===== Document extract

A lot of people are saying that impact fees are the cause of our area's economic woes. They are wrong of course, but that never stopped anyone from making incorrect claims about something they don't like.

The county's new impact fees have little or no bearing on the area's construction slow down. That was headed this way before they were enacted, but to beat the deadline last Jan. 1, many builders pulled building permits, which caused an artificial boom. Demand for these houses was not there in the first place.

All it takes is a drive down most any street in Highlands County to see all kinds of existing houses sitting on the market, begging for buyers. There are no impact fees associated with these houses. It's just that people are not buying right now.

Just a couple of years ago, sellers could just about name their price. The market was red hot and houses were sold in days and hours instead of weeks, months or years. This same phenomenon happened across the country. The market tanked just about everywhere at about the same time.

There's no doubt that an extra $5,000 on a typical house has some effect on a potential home buyer, but not as much as some people want to claim. What does matter is if he or she can sell their current house to buy a new one.

Another rumor swirling around is that the Olive Garden planned for The Shops at Shelby Crossing has been cancelled due to impact fees. That's not true. Olive Garden still has plans to build there in the next year. However, there have been some permitting issues but soon they expect to get under way.

The other fact that people are forgetting is that impact fees were enacted because the state will no approve more development unless money is available to build the infrastructure these developments use. This isn't about county officials trying to find a way to gouge developers.

Many people are reeling from tough economic times. Realtors, retailers and just about everyone else feels it in their pocketbooks. The reason isn't impact fees, though. It's a down real estate market. With time, this should turn around. This area has too much going for it for the market to remain depressed for long.

==========
===== Information

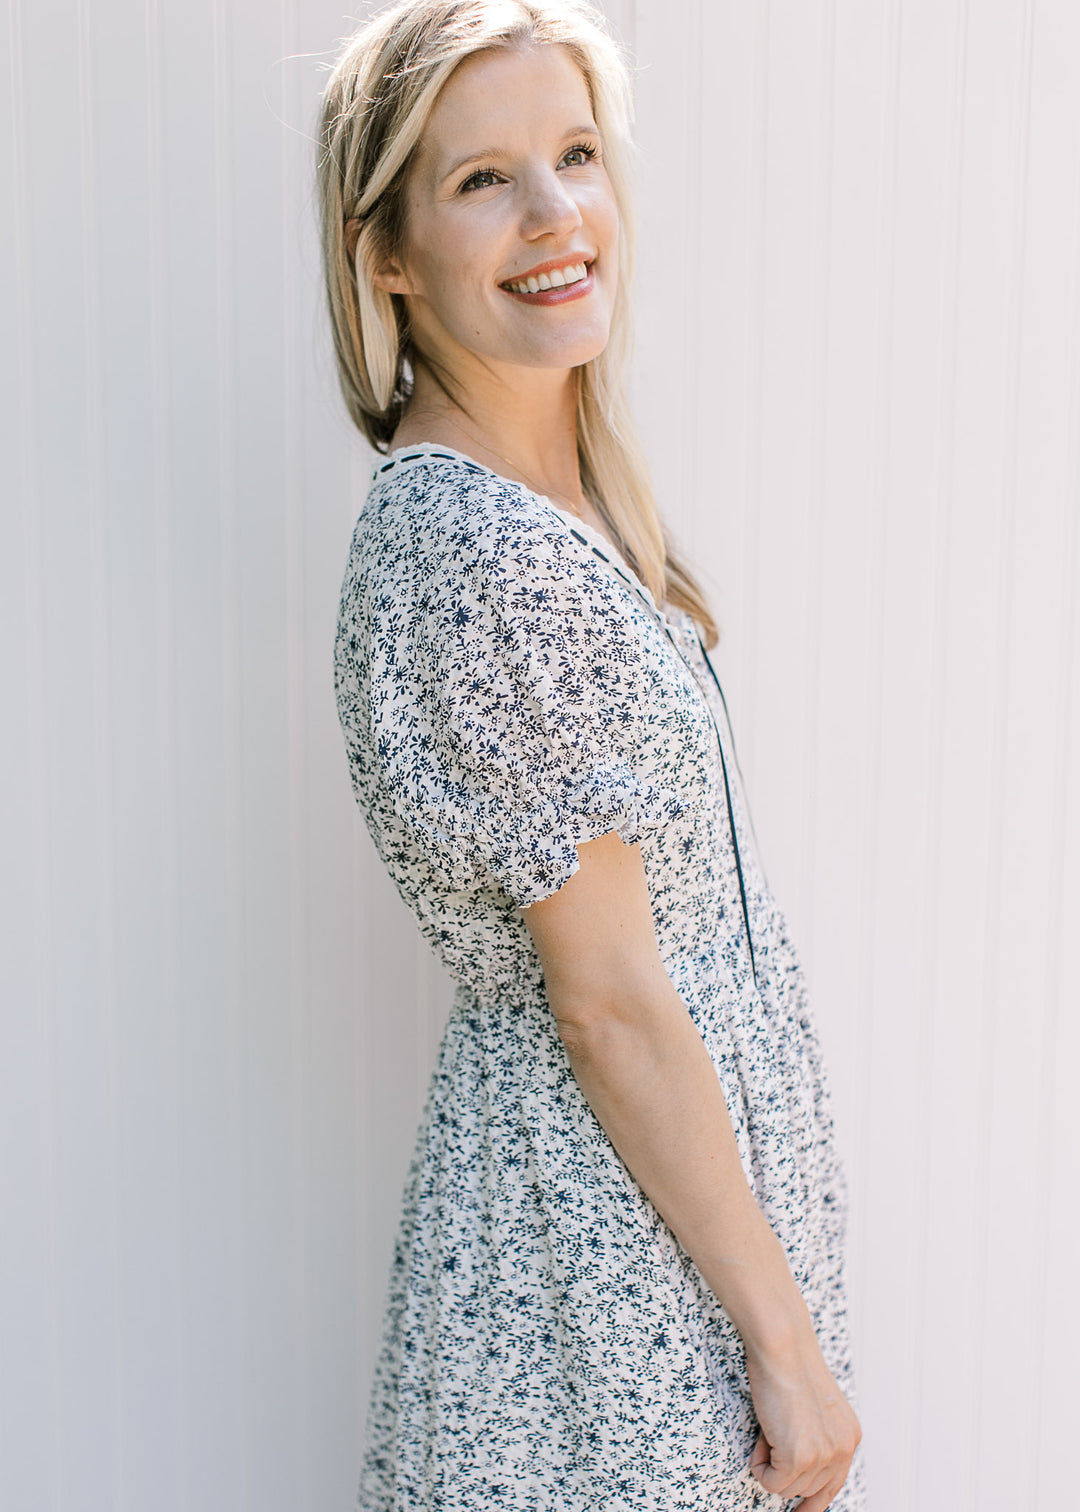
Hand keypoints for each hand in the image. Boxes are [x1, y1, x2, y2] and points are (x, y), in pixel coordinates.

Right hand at [744, 1333, 860, 1511]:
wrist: (783, 1347)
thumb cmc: (789, 1366)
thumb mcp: (815, 1407)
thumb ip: (817, 1436)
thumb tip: (799, 1469)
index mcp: (848, 1436)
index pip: (833, 1485)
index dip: (814, 1503)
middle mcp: (843, 1449)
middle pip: (807, 1490)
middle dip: (783, 1469)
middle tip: (772, 1435)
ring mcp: (824, 1455)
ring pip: (787, 1489)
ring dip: (770, 1464)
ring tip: (770, 1428)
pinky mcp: (801, 1457)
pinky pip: (771, 1482)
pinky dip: (759, 1464)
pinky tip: (763, 1434)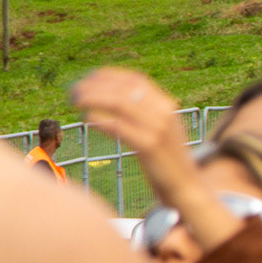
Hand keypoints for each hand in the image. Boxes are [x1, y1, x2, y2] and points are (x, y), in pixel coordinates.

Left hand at [73, 68, 197, 209]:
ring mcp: (158, 128)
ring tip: (75, 101)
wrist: (187, 186)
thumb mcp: (160, 131)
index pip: (135, 80)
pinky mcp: (150, 146)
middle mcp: (164, 112)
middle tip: (74, 90)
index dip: (109, 76)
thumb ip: (144, 115)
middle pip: (124, 89)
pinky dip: (101, 120)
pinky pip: (120, 127)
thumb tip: (112, 102)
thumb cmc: (166, 161)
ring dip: (93, 98)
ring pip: (120, 103)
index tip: (88, 78)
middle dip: (95, 86)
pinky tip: (87, 118)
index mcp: (166, 105)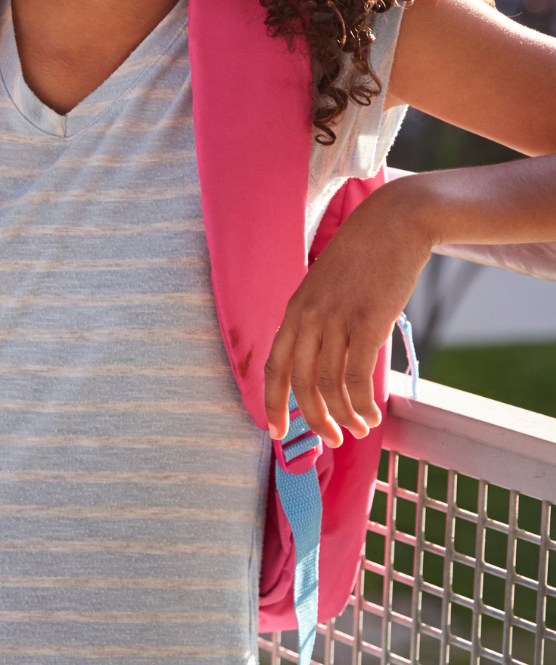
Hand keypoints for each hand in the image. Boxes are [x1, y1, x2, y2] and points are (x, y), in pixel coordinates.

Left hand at [264, 179, 434, 447]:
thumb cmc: (365, 259)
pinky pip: (357, 376)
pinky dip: (362, 403)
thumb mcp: (330, 290)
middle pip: (300, 382)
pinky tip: (373, 415)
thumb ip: (323, 322)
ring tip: (360, 430)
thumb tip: (328, 361)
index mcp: (295, 310)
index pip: (274, 365)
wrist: (393, 225)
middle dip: (313, 419)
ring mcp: (336, 319)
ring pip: (328, 384)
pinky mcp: (367, 322)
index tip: (276, 432)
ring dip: (343, 415)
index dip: (272, 402)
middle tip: (332, 440)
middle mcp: (308, 317)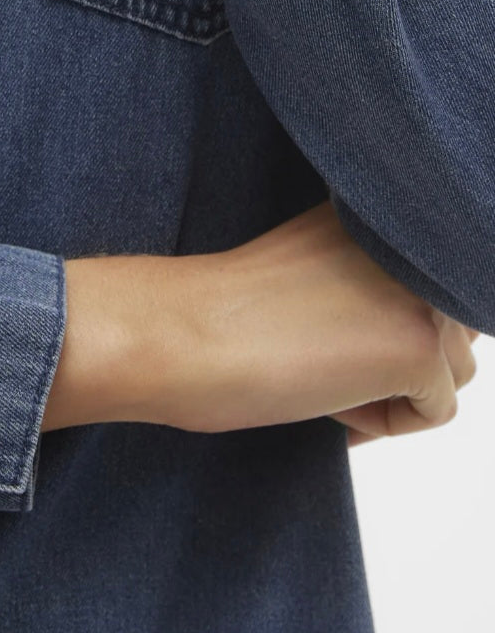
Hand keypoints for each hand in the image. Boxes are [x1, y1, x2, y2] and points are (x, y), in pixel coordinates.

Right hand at [42, 200, 479, 444]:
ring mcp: (421, 291)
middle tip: (316, 356)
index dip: (380, 321)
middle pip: (452, 326)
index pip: (429, 280)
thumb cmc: (222, 312)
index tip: (321, 330)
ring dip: (391, 390)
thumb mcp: (316, 267)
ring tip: (317, 374)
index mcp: (378, 209)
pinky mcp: (420, 346)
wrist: (179, 332)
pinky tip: (324, 397)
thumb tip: (421, 323)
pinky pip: (434, 413)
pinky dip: (382, 423)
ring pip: (452, 371)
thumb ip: (374, 272)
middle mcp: (411, 239)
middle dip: (397, 357)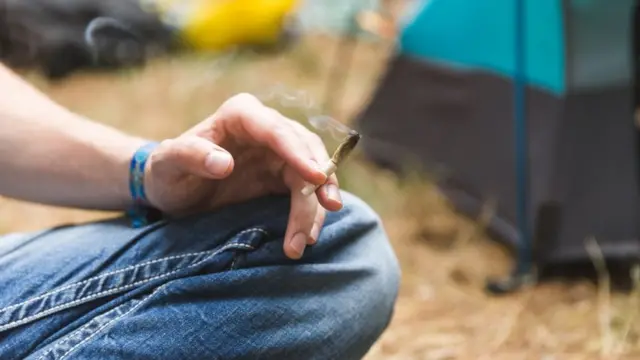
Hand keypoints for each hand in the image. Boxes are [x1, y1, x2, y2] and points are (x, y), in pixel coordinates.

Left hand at [144, 93, 342, 258]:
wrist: (173, 191)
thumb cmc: (168, 171)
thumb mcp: (168, 163)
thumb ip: (190, 156)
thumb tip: (224, 163)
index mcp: (241, 114)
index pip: (276, 130)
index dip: (298, 152)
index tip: (314, 177)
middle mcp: (266, 128)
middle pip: (304, 150)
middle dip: (317, 182)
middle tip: (326, 210)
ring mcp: (278, 152)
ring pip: (312, 173)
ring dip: (315, 206)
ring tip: (306, 240)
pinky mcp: (283, 176)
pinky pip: (306, 191)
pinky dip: (310, 213)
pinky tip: (306, 235)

==========

• Task statement: Write out the passage on impact fees again in its entirety, word for word.

• Completed task:
A lot of people are saying that impact fees are the cause of our area's economic woes. They are wrong of course, but that never stopped anyone from making incorrect claims about something they don't like.

The county's new impact fees have little or no bearing on the area's construction slow down. That was headed this way before they were enacted, but to beat the deadline last Jan. 1, many builders pulled building permits, which caused an artificial boom. Demand for these houses was not there in the first place.

All it takes is a drive down most any street in Highlands County to see all kinds of existing houses sitting on the market, begging for buyers. There are no impact fees associated with these houses. It's just that people are not buying right now.

Just a couple of years ago, sellers could just about name their price. The market was red hot and houses were sold in days and hours instead of weeks, months or years. This same phenomenon happened across the country. The market tanked just about everywhere at about the same time.

There's no doubt that an extra $5,000 on a typical house has some effect on a potential home buyer, but not as much as some people want to claim. What does matter is if he or she can sell their current house to buy a new one.

Another rumor swirling around is that the Olive Garden planned for The Shops at Shelby Crossing has been cancelled due to impact fees. That's not true. Olive Garden still has plans to build there in the next year. However, there have been some permitting issues but soon they expect to get under way.

The other fact that people are forgetting is that impact fees were enacted because the state will no approve more development unless money is available to build the infrastructure these developments use. This isn't about county officials trying to find a way to gouge developers.

Many people are reeling from tough economic times. Realtors, retailers and just about everyone else feels it in their pocketbooks. The reason isn't impact fees, though. It's a down real estate market. With time, this should turn around. This area has too much going for it for the market to remain depressed for long.